Li Genghao, Li Bing, Huang Langlin, Hou Sibing
School of Information Technology & Management, University of International Business and Economics, Beijing, China.
Graduate School of Art and Science, Columbia University, New York, NY, United States.
JMIR Med Inform. 2020 Jun 23;8(6):e17650. doi: 10.2196/17650.
According to a World Health Organization report in 2017, there was almost one patient with depression among every 20 people in China. However, the diagnosis of depression is usually difficult in terms of clinical detection owing to slow observation, high cost, and patient resistance. Meanwhile, with the rapid emergence of social networking sites, people tend to share their daily life and disclose inner feelings online frequently, making it possible to effectively identify mental conditions using the rich text information. There are many achievements regarding an English web-based corpus, but for research in China so far, the extraction of language features from web-related depression signals is still in a relatively primary stage.
The purpose of this study was to propose an effective approach for constructing a depression-domain lexicon. This lexicon will contain language features that could help identify social media users who potentially have depression. Our study also compared the performance of detection with and without our lexicon.
We autoconstructed a depression-domain lexicon using Word2Vec, a semantic relationship graph, and the label propagation algorithm. These two methods combined performed well in a specific corpus during construction.

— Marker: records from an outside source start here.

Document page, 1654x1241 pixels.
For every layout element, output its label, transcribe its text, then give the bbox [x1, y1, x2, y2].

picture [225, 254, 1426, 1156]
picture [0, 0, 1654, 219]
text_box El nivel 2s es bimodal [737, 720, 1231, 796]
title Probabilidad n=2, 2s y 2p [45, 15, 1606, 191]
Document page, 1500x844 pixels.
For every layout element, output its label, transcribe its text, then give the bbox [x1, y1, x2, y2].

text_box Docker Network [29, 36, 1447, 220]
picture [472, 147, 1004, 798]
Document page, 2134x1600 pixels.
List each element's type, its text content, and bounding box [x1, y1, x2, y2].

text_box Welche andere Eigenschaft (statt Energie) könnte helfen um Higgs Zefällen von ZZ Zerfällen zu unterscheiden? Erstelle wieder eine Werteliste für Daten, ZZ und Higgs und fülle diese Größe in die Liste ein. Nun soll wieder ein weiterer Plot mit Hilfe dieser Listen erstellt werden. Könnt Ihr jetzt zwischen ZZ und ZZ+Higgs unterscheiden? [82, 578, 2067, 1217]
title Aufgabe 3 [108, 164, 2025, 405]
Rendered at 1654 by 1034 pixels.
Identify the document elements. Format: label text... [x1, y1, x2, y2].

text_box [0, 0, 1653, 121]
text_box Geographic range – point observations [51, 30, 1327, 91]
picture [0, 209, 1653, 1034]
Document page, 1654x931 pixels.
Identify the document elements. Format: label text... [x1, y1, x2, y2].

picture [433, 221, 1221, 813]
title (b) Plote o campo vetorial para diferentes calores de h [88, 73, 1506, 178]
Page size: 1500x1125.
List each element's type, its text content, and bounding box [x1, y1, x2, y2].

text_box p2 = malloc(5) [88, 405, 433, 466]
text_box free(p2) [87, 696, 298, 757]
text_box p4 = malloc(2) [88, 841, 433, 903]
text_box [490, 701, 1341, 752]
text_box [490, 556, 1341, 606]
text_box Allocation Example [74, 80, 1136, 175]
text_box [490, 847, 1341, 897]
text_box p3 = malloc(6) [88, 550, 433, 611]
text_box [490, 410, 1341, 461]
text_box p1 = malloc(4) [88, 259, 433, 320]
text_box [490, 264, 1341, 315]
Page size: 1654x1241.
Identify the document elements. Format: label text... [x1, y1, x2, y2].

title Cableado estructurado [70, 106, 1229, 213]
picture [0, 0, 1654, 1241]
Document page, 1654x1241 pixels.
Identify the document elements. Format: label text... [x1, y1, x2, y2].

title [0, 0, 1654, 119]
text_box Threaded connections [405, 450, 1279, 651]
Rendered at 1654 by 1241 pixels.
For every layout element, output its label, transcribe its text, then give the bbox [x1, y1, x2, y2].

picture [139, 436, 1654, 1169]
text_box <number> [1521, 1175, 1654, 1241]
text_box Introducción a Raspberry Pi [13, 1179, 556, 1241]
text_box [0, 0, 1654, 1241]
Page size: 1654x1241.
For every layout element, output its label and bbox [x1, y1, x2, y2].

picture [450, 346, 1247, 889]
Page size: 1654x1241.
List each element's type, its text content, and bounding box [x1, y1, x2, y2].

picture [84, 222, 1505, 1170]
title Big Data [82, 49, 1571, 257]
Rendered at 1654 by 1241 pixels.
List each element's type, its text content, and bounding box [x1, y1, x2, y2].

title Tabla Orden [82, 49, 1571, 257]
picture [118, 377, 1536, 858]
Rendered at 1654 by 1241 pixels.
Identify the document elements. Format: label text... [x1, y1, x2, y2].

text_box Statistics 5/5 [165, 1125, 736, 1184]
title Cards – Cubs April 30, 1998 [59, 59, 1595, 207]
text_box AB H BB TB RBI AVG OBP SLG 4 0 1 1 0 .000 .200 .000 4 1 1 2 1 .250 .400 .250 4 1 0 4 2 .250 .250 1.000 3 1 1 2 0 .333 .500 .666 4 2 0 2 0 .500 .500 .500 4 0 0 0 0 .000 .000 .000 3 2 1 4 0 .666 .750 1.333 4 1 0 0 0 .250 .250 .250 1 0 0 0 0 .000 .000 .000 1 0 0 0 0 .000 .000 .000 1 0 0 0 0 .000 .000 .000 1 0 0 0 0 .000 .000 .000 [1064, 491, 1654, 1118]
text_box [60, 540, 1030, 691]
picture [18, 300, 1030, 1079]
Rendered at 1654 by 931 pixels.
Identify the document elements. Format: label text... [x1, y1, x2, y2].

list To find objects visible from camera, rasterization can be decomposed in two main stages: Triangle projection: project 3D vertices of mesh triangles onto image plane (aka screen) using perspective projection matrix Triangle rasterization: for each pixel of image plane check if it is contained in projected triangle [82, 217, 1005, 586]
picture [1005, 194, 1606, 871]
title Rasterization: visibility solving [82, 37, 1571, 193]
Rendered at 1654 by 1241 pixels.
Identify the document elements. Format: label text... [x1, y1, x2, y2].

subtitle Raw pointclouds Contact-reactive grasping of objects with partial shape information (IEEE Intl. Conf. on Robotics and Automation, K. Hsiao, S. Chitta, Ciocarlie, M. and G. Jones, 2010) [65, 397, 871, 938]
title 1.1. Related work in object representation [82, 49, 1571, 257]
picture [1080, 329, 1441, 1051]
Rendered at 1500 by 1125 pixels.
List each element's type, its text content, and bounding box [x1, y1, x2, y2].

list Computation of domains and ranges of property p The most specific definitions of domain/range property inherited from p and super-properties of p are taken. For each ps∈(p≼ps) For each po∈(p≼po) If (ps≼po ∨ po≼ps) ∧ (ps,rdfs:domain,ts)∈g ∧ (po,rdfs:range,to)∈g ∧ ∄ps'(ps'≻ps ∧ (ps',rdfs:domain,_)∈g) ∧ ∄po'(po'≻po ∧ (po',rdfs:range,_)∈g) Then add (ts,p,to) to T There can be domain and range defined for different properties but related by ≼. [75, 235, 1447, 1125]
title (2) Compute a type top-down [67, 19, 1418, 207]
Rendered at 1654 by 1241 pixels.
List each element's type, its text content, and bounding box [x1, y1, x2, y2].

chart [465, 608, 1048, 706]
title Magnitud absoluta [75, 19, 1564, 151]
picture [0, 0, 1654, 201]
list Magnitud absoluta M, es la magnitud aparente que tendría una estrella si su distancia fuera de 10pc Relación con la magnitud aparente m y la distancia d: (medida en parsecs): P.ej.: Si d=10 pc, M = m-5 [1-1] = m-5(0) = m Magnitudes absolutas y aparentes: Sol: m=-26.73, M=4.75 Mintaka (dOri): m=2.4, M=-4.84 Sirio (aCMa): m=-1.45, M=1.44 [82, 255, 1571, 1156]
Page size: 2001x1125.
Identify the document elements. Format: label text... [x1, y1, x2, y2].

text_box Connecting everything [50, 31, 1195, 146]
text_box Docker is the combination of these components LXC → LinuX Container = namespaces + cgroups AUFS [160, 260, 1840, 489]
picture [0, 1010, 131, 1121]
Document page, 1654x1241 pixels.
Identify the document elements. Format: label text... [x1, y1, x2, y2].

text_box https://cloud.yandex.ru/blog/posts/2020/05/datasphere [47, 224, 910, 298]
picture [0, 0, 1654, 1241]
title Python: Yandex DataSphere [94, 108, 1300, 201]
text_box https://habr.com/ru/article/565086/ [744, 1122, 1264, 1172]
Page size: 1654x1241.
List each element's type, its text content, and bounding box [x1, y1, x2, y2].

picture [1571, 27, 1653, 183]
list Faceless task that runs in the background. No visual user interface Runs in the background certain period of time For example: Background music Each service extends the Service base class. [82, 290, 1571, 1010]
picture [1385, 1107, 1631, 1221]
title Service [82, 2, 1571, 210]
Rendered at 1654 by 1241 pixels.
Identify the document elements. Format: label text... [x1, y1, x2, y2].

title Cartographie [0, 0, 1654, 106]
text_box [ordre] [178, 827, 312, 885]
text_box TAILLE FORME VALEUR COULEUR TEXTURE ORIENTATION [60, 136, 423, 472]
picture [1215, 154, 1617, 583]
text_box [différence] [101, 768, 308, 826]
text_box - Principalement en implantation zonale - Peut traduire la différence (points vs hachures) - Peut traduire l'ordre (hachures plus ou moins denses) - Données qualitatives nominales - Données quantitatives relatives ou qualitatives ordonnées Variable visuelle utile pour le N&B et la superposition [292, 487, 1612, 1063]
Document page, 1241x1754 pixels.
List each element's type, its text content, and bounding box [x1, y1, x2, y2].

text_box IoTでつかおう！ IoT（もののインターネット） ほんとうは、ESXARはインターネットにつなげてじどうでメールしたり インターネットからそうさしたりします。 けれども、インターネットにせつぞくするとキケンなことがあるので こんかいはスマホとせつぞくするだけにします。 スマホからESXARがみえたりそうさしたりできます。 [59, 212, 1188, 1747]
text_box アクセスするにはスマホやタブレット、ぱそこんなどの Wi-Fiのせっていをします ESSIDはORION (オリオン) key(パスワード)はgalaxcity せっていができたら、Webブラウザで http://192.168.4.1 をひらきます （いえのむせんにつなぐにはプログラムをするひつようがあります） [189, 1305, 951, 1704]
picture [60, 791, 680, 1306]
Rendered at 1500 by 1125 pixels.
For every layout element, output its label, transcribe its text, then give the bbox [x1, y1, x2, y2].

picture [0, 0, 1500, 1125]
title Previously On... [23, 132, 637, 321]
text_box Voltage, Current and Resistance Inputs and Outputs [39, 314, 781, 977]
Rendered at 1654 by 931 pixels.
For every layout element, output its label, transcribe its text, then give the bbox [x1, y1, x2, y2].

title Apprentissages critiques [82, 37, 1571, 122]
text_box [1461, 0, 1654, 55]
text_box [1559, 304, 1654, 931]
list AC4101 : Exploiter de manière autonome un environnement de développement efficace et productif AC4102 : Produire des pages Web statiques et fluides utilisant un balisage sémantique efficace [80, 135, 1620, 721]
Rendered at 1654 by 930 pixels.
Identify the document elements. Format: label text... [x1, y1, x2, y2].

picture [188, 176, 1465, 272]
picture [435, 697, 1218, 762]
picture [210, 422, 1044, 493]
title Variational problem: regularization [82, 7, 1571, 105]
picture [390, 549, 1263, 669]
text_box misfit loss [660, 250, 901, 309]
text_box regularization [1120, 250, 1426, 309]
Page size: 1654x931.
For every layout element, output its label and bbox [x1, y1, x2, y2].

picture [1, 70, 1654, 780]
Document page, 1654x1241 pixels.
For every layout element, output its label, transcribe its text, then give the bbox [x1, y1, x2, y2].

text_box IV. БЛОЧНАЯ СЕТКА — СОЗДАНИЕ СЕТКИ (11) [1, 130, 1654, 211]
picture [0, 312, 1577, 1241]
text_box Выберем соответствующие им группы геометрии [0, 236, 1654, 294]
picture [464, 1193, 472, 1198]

The lexicon was obtained based on 111,052 Weibo microblogs from 1868 users who were depressed or nondepressed. During depression detection, we considered six features, and we used five classification methods to test the detection performance.
The experiment results showed that in terms of the F1 value, our autoconstruction method performed 1% to 6% better than baseline approaches and was more effective and steadier. When applied to detection models like logistic regression and support vector machine, our lexicon helped the models outperform by 2% to 9% and was able to improve the final accuracy of potential depression detection.
Our depression-domain lexicon was proven to be a meaningful input for classification algorithms, providing linguistic insights on the depressive status of test subjects. We believe that this lexicon will enhance early depression detection in people on social media. Future work will need to be carried out on a larger corpus and with more complex methods.
根据世界卫生组织2017年的一份报告,在中国,每20人中就有近1人患有抑郁症。然而,由于观察缓慢、成本高昂以及患者抵触等原因,抑郁症的临床检测诊断通常很困难。与此同时,随着社交网站的迅速兴起,人们倾向于在网上频繁分享日常生活并披露内心感受,这使得利用丰富的文本信息有效识别心理状况成为可能。关于基于英语网络语料库已有许多成果,但就目前中国的研究而言,从网络相关抑郁信号中提取语言特征仍处于相对初级阶段。
本研究的目的是提出一种构建抑郁领域词汇表的有效方法。该词汇表将包含有助于识别可能患有抑郁症的社交媒体用户的语言特征。我们的研究还比较了使用和不使用我们的词汇表进行检测的性能。
我们使用Word2Vec、语义关系图和标签传播算法自动构建了一个抑郁领域词汇表。在构建过程中,这两种方法相结合在特定语料库中表现良好。该词汇表是基于来自1868名抑郁或非抑郁用户的111,052条微博构建的。在抑郁检测过程中,我们考虑了六个特征,并使用五种分类方法来测试检测性能。
实验结果表明,在F1值方面,我们的自动构建方法比基线方法表现好1%至6%,更有效且更稳定。当应用于逻辑回归和支持向量机等检测模型时,我们的词汇表帮助模型性能提升了2%至9%,并能够提高潜在抑郁检测的最终准确率。
我们的抑郁领域词汇表被证明是分类算法的有意义输入,为测试对象的抑郁状态提供了语言洞察。我们相信这个词汇表将加强对社交媒体上人群的早期抑郁检测。未来的工作需要在更大的语料库上并使用更复杂的方法进行。